> Your objective: Begin at the first line of the records below and, please, give each line again exactly until the line with "cells are negative" is included.

[Stored items]
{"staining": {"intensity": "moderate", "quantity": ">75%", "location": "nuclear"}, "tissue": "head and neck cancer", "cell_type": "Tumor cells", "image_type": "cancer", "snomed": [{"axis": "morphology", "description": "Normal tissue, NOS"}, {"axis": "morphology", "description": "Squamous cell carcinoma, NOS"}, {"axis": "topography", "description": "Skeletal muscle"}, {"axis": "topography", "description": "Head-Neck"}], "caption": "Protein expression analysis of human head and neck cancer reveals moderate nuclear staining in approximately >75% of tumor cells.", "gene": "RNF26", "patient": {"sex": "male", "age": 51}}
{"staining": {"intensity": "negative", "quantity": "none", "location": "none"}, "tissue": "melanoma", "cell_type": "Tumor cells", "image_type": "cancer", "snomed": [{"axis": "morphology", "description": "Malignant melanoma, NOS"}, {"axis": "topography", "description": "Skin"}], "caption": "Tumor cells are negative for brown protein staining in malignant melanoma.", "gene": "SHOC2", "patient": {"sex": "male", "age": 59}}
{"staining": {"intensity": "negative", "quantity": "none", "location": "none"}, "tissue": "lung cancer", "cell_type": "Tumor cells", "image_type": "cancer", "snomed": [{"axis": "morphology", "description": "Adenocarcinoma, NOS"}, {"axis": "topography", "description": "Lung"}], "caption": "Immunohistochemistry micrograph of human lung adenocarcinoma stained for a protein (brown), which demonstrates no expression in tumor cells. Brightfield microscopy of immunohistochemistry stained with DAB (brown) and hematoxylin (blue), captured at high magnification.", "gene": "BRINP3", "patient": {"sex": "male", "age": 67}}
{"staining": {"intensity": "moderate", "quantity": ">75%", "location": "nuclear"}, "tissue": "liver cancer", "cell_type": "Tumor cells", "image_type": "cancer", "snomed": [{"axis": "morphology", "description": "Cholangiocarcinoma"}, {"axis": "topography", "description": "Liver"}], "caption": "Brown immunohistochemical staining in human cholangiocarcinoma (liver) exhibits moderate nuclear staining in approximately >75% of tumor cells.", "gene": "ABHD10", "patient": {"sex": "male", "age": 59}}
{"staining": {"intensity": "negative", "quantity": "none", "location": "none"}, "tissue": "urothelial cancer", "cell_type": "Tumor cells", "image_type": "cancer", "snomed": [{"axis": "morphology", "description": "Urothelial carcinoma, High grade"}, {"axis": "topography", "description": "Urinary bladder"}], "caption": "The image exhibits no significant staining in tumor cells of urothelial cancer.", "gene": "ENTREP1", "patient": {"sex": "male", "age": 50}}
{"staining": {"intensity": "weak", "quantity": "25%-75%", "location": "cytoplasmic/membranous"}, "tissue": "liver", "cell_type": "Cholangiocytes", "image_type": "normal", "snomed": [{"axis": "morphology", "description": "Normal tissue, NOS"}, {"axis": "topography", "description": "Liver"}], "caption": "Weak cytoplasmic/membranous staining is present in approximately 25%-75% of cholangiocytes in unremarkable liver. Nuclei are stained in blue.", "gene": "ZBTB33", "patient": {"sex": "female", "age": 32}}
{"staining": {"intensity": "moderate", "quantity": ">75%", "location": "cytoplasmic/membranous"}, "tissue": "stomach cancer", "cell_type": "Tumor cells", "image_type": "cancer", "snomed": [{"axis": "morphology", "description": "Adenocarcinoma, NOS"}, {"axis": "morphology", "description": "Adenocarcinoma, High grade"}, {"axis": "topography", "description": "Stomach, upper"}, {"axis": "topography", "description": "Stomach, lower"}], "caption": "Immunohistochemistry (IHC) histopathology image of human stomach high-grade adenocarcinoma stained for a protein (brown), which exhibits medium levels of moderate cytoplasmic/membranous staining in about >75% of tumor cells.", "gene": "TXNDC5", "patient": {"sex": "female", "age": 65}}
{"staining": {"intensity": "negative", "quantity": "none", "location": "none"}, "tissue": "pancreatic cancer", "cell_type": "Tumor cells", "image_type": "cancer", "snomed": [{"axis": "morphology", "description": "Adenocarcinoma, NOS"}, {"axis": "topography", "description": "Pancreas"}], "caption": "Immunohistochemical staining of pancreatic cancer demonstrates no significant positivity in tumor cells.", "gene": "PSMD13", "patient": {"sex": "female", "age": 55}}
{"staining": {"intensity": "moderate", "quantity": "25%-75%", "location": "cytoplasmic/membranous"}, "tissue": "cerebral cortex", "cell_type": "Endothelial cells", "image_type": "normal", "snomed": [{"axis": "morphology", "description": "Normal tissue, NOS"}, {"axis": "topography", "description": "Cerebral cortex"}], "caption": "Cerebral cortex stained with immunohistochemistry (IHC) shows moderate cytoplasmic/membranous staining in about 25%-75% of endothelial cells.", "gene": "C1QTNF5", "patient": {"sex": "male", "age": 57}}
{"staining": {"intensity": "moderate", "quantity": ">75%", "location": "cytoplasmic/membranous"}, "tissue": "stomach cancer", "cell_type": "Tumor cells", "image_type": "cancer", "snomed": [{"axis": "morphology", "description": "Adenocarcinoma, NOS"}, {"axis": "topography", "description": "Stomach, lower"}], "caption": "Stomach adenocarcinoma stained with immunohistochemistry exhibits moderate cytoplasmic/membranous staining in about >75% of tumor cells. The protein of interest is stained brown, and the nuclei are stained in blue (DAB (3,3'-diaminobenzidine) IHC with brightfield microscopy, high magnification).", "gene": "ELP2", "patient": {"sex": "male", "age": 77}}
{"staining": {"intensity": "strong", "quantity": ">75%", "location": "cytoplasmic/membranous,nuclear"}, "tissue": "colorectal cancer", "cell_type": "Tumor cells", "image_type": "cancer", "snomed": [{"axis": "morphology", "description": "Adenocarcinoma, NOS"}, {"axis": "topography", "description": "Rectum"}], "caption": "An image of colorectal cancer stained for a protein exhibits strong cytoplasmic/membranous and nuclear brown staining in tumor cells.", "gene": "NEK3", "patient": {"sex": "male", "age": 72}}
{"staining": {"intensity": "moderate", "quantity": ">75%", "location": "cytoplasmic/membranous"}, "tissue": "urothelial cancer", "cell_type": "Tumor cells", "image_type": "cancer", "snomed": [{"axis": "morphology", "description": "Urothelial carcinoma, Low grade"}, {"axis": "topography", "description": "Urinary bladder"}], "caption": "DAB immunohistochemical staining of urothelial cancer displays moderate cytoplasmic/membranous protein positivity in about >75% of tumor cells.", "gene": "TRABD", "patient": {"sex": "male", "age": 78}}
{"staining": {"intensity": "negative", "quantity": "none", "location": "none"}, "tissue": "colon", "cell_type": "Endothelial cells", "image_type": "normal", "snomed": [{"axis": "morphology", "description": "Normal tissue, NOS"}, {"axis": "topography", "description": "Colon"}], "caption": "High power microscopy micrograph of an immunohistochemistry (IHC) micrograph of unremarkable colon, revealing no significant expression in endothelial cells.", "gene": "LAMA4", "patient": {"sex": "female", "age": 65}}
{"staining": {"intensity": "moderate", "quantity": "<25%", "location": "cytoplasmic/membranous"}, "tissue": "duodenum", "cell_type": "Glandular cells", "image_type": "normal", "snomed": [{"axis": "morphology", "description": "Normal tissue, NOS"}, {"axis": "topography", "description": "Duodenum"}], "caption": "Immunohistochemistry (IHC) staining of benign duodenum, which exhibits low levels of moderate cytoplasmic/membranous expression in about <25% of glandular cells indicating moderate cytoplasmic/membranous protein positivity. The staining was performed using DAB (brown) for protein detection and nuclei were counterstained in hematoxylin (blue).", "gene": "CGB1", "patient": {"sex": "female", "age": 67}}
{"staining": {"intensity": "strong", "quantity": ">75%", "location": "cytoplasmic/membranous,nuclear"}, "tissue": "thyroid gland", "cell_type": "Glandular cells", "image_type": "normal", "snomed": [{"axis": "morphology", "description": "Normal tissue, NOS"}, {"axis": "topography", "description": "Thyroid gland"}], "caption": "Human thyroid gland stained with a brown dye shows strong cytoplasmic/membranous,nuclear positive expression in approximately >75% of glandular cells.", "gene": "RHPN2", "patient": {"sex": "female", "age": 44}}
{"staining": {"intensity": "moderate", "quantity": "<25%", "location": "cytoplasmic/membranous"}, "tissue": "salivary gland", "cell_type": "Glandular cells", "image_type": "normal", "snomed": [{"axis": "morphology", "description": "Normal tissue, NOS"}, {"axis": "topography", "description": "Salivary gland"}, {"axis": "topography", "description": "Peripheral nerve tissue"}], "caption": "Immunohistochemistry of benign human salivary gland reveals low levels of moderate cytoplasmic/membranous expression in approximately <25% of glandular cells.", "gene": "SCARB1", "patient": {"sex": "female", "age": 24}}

> Your response:
{"staining": {"intensity": "moderate", "quantity": ">75%", "location": "nuclear"}, "tissue": "head and neck cancer", "cell_type": "Tumor cells", "image_type": "cancer", "snomed": [{"axis": "morphology", "description": "Normal tissue, NOS"}, {"axis": "morphology", "description": "Squamous cell carcinoma, NOS"}, {"axis": "topography", "description": "Skeletal muscle"}, {"axis": "topography", "description": "Head-Neck"}], "caption": "Protein expression analysis of human head and neck cancer reveals moderate nuclear staining in approximately >75% of tumor cells.", "gene": "RNF26", "patient": {"sex": "male", "age": 51}}
{"staining": {"intensity": "negative", "quantity": "none", "location": "none"}, "tissue": "melanoma", "cell_type": "Tumor cells", "image_type": "cancer", "snomed": [{"axis": "morphology", "description": "Malignant melanoma, NOS"}, {"axis": "topography", "description": "Skin"}], "caption": "Tumor cells are negative for brown protein staining in malignant melanoma.", "gene": "SHOC2", "patient": {"sex": "male", "age": 59}}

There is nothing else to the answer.